**TASK TO COMPLETE:** In the entries below, find the line with "Reading Dynamic settings from non-vol..." and the line with "CategoryModel CategoryCableModem CategoryBCM33xx"; give again those lines and every line between them, exactly.
-------- DATA EXTRACTS
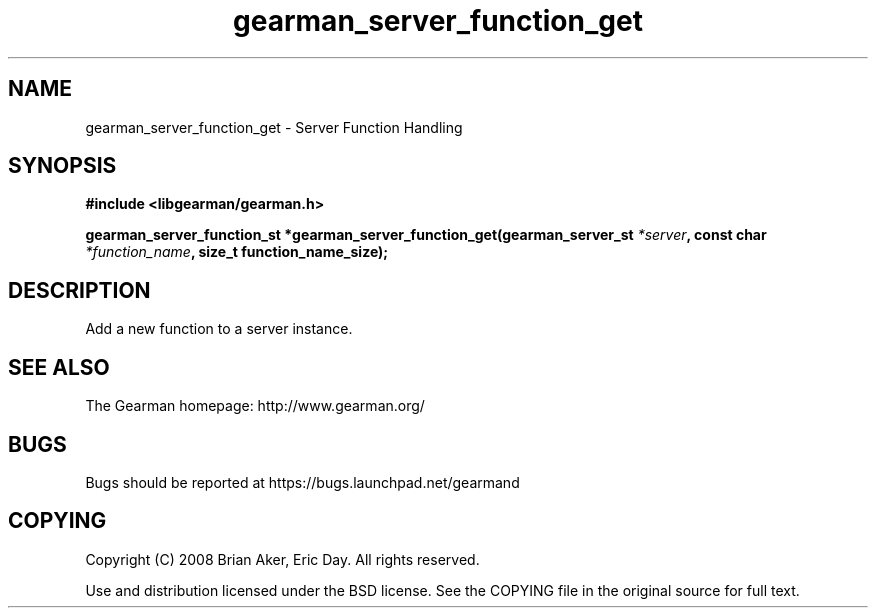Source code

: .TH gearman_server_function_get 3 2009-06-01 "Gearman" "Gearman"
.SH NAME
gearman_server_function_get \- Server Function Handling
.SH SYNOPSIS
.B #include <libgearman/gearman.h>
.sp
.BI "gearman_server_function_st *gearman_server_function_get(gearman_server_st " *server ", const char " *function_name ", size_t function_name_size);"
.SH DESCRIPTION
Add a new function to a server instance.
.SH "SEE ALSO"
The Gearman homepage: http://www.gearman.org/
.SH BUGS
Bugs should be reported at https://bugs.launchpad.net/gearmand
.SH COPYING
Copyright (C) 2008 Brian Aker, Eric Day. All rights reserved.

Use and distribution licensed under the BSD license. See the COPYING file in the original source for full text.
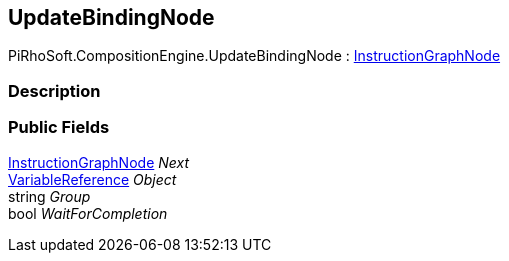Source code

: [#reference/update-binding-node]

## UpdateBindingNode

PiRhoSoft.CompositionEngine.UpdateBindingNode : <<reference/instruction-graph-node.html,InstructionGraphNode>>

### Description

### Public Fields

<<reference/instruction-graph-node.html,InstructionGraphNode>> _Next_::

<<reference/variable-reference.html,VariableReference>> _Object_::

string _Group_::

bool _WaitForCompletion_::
----------------
-------- DATA EXTRACTS
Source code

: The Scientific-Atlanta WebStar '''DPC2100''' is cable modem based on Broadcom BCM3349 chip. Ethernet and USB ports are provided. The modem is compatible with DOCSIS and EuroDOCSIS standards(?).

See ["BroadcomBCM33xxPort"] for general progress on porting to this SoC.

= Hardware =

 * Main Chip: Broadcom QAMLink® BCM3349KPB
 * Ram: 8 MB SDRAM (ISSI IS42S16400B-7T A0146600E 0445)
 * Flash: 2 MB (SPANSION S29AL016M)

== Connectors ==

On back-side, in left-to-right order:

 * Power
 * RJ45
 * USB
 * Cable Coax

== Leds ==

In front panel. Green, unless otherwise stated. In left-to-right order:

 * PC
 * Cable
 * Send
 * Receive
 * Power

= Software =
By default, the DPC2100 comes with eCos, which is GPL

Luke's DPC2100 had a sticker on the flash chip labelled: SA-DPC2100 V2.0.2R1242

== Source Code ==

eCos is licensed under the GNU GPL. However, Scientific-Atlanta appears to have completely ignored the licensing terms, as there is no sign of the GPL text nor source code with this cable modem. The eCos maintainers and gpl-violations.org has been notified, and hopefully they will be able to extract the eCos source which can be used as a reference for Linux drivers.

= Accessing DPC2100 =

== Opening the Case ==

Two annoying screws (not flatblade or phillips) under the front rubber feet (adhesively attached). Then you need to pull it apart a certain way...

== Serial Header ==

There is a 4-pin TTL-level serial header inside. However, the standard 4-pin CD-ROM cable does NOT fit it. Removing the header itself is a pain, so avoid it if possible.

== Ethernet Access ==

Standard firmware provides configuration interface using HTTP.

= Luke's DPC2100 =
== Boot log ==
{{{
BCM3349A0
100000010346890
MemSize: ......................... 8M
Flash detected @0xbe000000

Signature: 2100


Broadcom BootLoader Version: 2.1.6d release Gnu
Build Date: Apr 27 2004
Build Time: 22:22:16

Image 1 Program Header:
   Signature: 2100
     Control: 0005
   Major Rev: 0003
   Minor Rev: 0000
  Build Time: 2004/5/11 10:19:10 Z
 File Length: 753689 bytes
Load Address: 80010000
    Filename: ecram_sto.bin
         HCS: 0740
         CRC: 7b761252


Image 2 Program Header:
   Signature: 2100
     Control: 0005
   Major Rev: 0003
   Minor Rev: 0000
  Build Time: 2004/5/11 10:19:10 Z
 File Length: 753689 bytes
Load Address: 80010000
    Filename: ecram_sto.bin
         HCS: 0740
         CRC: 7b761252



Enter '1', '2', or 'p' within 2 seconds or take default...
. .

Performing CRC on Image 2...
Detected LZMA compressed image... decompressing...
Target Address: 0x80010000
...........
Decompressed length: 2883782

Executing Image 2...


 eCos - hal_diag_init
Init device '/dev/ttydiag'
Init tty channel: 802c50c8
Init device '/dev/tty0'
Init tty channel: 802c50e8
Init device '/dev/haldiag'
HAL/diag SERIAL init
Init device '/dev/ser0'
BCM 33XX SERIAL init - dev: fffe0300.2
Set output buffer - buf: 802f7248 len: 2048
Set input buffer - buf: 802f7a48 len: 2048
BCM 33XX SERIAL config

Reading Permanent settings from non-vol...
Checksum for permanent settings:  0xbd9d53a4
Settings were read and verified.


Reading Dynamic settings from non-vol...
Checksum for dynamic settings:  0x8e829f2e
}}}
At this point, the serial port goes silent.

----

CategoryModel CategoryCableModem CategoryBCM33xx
----------------
**YOUR SOLUTION:**
Reading Dynamic settings from non-vol...
Checksum for dynamic settings:  0x8e829f2e
}}}
At this point, the serial port goes silent.

----

CategoryModel CategoryCableModem CategoryBCM33xx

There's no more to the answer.